Martín Guerre fue detenido y llevado a juicio. Durante el proceso Bertrande, las hermanas de Martín y buena parte de los testigos juraron que no había fraude alguno, que recordaban bien sus señas particulares: una cicatriz en la frente, un defecto dental, una mancha en la oreja izquierda, etcétera. Otros recordaron como al volver saludaba a todos por su nombre y era capaz de recordar sucesos comunes con detallada precisión. Bertrande agregó algunos detalles íntimos.
El juez Jean de Coras no ocultó su simpatía por ese hombre que pese a su condición rústica tenía aplomo, era inteligente y desbordaba de elocuencia.
Para el actuario Le Seur, "no parecía contar una historia armada ante los jueces, sino que los hechos cobraban vida frente a sus ojos".
Entre sus adversarios no faltó quien lo acusó de prácticas mágicas. "Había, en verdad, gran razón de pensar tal cosa", admitió Jean de Coras. La corte estaba perpleja.
Todo terminó cuando se presentó un hombre con una pata de palo que adujo ser el verdadero Martín Guerre. Los jueces le interrogaron secretamente y luego volvieron a llamar a Bertrande. La mujer, sorpresivamente, reconoció al cojo como su marido, se arrojó a sus brazos y le pidió perdón mientras culpaba de todo a las malas artes de Arnoult du Thil y a las hermanas de Martín, que por crédulas -o vaya a saber por qué razones- la indujeron al error.
El recién llegado no se conmovió: "Un padre, una madre, hermanos y hermanas pueden no reconocer a su hijo, o hermano, pero la esposa debe conocer al marido, y nadie tiene más culpa que vos".
Martín Guerre o Arnoult du Thil, ya no importa, estaba perdido. El 12 de septiembre de 1560, la corte le sentenció a la horca. Antes debía hacer confesión honorable ante la iglesia de Artigat. Dijo que había tenido la idea cuando dos personas le confundieran con el verdadero Martín Guerre.

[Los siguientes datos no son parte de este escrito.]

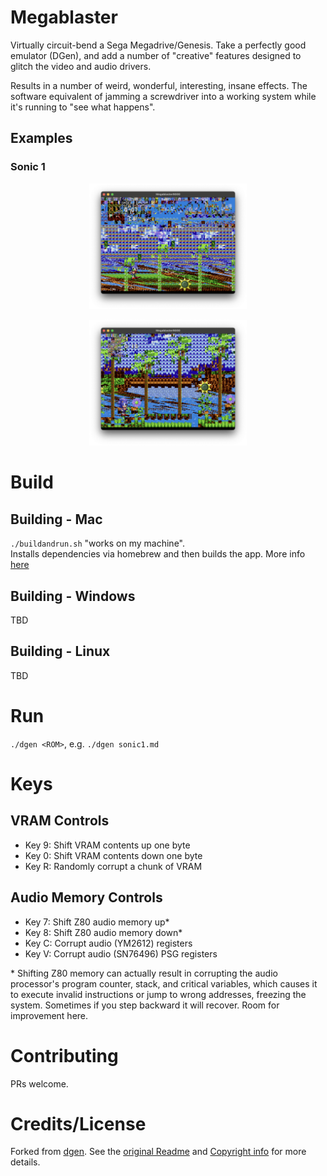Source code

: # Megablaster

Virtually circuit-bend a Sega Megadrive/Genesis. Take a perfectly good emulator (DGen), and add a number of "creative" features designed to glitch the video and audio drivers.  

Results in a number of weird, wonderful, interesting, insane effects. The software equivalent of jamming a screwdriver into a working system while it's running to "see what happens".

## Examples
### Sonic 1
<p align="center">
    <img src="screenshots/s1.png" alt="Sonic screenshot" width="50%">
</p>
<p align="center">
    <img src="screenshots/s2.png" alt="Sonic screenshot" width="50%">
</p>

# Build
## Building - Mac
`./buildandrun.sh` "works on my machine".  
Installs dependencies via homebrew and then builds the app. More info [here](BUILDING_ON_MACOS.md)

## Building - Windows
TBD

## Building - Linux
TBD


# Run
`./dgen <ROM>`, e.g. `./dgen sonic1.md`


# Keys
## VRAM Controls
- Key 9: Shift VRAM contents up one byte
- Key 0: Shift VRAM contents down one byte
- Key R: Randomly corrupt a chunk of VRAM

## Audio Memory Controls
- Key 7: Shift Z80 audio memory up*
- Key 8: Shift Z80 audio memory down*
- Key C: Corrupt audio (YM2612) registers
- Key V: Corrupt audio (SN76496) PSG registers

\* Shifting Z80 memory can actually result in corrupting the audio processor's program counter, stack, and critical variables, which causes it to execute invalid instructions or jump to wrong addresses, freezing the system. Sometimes if you step backward it will recover. Room for improvement here.

# Contributing
PRs welcome. 

# Credits/License
Forked from [dgen](https://sourceforge.net/p/dgen/dgen/ci/master/tree/). See the [original Readme](README.original.md) and [Copyright info](COPYING) for more details.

Luego, de rodillas y en camisa, cabeza y pies desnudos, con la cuerda al cuello y teniendo en sus manos una antorcha de cera ardiente, pidió perdón a Dios, al rey, a la justicia y a Martín Guerre y Bertrande.
Luego fue entregado a manos del ejecutor de la alta justicia, que le hizo recorrer las calles y lugares de Artigat hasta llegar ante la casa de Martín Guerre. En ese mismo lugar fue ahorcado y su cuerpo quemado.
Pasados cuatro siglos y medio, los criminólogos aún discuten el caso, los historiadores buscan los secretos de esta historia en archivos parroquiales y actas notariales, en los cuentos y canciones, en los papeles y notas.
Parece no haber duda de que Arnoult du Thil se había enamorado verdaderamente de Bertrande y eso explica su conducta final. En sendos artículos publicados en The America Historical Review (1988) Natalie Zemon Davis ha sostenido con convicción la tesis de que Bertrande también le amaba y conocía la impostura; otro historiador, Robert Finlay, la refutó.
Su debate es utilizado aún en varios cursos de metodología de la Historia en universidades inglesas y norteamericanas.